[Transcribed page text]
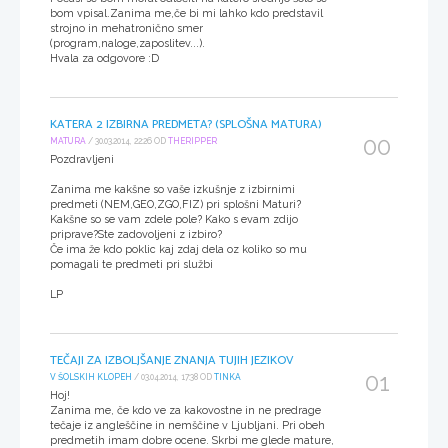
bom vpisal.Zanima me,če bi mi lahko kdo predstavil
strojno in mehatronično smer
(program,naloge,zaposlitev...).
Hvala za odgovore :D
KATERA 2 IZBIRNA PREDMETA? (SPLOŠNA MATURA)
00
MATURA
/ 30.03.2014, 22:26 OD
THERIPPER
Pozdravljeni
Zanima me kakšne so vaše izkušnje z izbirnimi
predmeti (NEM,GEO,ZGO,FIZ) pri splošni Maturi?
Kakšne so se vam zdele pole? Kako s evam zdijo
priprave?Ste zadovoljeni z izbiro?
Če ima že kdo poklic kaj zdaj dela oz koliko so mu
pomagali te predmeti pri službi
LP
TEČAJI ZA IZBOLJŠANJE ZNANJA TUJIH JEZIKOV
01
V ŠOLSKIH KLOPEH
/ 03.04.2014, 17:38 OD
TINKA
Hoj!
Zanima me, če kdo ve za kakovostne in ne predrage
tečaje iz angleščine in nemščine v Ljubljani. Pri obeh
predmetih imam dobre ocene. Skrbi me glede mature,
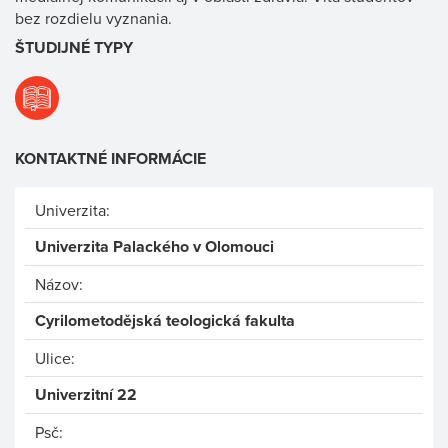
bez rozdielu vyznania.
ŠTUDIJNÉ TYPY
KONTAKTNÉ INFORMÁCIE
Univerzita:
Univerzita Palackého v Olomouci
Názov:
Cyrilometodějská teologická fakulta
Ulice:
Univerzitní 22
Psč:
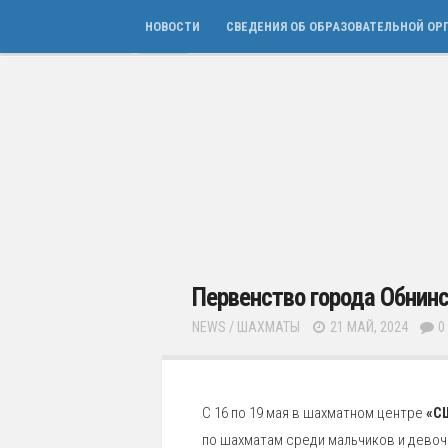
НОВОСТИ
СВЕДЕНИЯ ОБ ОБРАЗОВАТЕЛЬНОЙ ОР
Первенство города Обнин
NEWS
/
ШАХМАТЫ
21 МАЙ, 2024
0
С 16 по 19 мая в шахматном центре
«С
по шахматам среди мальчиков и девочек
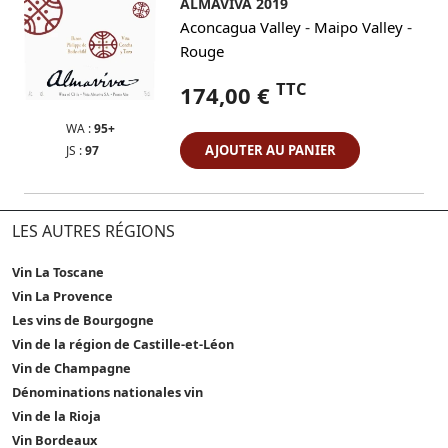
ALMAVIVA 2019
-
-
Aconcagua Valley
Maipo Valley
Rouge
TTC
174,00 €
WA :
95+
AJOUTER AU PANIER
JS :
97
LES AUTRES RÉGIONS
Vin La Toscane
Vin La Provence
Les vins de Bourgogne
Vin de la région de Castille-et-Léon
Vin de Champagne
Dénominations nationales vin
Vin de la Rioja
Vin Bordeaux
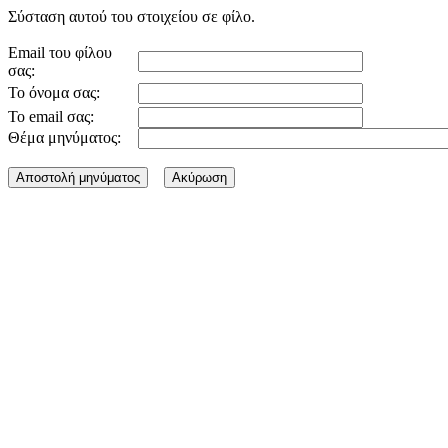
Σύσταση αυτού του στοιχείου σε φίλο.
Email του φίλου
σας:
Το όνομα σας:
Το email σας:
Θέμα μηνύματος:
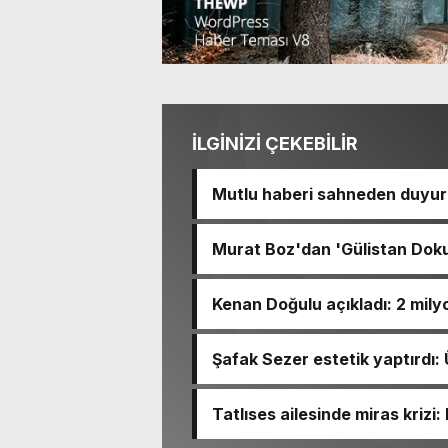
İLGİNİZİ ÇEKEBİLİR
Mutlu haberi sahneden duyurd
Murat Boz'dan 'Gülistan Doku
Vakfı'na bağışlanacak
Kenan Doğulu açıkladı: 2 milyo
Şafak Sezer estetik yaptırdı:
Tatlıses ailesinde miras krizi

__Work instruction__. Copy out every line of text in the listing word for word. Leave out the pictures.

__Exercise response__.
bom vpisal.Zanima me,če bi mi lahko kdo predstavil
strojno in mehatronično smer
(program,naloge,zaposlitev...).
Hvala za odgovore :D
KATERA 2 IZBIRNA PREDMETA? (SPLOŠNA MATURA)
00
MATURA
/ 30.03.2014, 22:26 OD
THERIPPER
Pozdravljeni
Zanima me kakšne so vaše izkušnje z izbirnimi
predmeti (NEM,GEO,ZGO,FIZ) pri splošni Maturi?
Kakšne so se vam zdele pole? Kako s evam zdijo
priprave?Ste zadovoljeni z izbiro?
Če ima že kdo poklic kaj zdaj dela oz koliko so mu
pomagali te predmeti pri službi
LP
TEČAJI ZA IZBOLJŠANJE ZNANJA TUJIH JEZIKOV
01
V ŠOLSKIH KLOPEH
/ 03.04.2014, 17:38 OD
TINKA
Hoj!
Zanima me, če kdo ve za kakovostne in ne predrage
tečaje iz angleščine in nemščine v Ljubljani. Pri obeh
predmetih imam dobre ocene. Skrbi me glede mature,
bez rozdielu vyznania.
ŠTUDIJNÉ TYPY
KONTAKTNÉ INFORMÁCIE
Univerzita:
Univerzita Palackého v Olomouci
Názov:
Cyrilometodějská teologická fakulta
Ulice:
Univerzitní 22
Psč:
НОВОСТИ
СВЕДЕНИЯ ОБ ОБРАЗОВАТЕЛЬНОЙ ОР
Первенство города Обнин
NEWS
/
ШАХМАТЫ
21 МАЙ, 2024
0
С 16 по 19 мая в шахматном центре
«С
по шахматам среди мальчиков и девочек
ALMAVIVA 2019
-
-
Aconcagua Valley
Maipo Valley
Rouge
TTC
174,00 €
WA :
95+
AJOUTER AU PANIER
JS :
97
LES AUTRES RÉGIONS
Vin La Toscane
Vin La Provence
Les vins de Bourgogne
Vin de la région de Castille-et-Léon
Vin de Champagne
Dénominations nationales vin
Vin de la Rioja
Vin Bordeaux
Σύσταση αυτού του στοιχείου σε φίλο.
Email του φίλου
σας:
Το όνομα σας:
Το email σας:
Θέμα μηνύματος:
İLGİNİZİ ÇEKEBİLİR
Mutlu haberi sahneden duyurd
Murat Boz'dan 'Gülistan Doku
Vakfı'na bağışlanacak
Kenan Doğulu açıkladı: 2 milyo
Şafak Sezer estetik yaptırdı:
Tatlıses ailesinde miras krizi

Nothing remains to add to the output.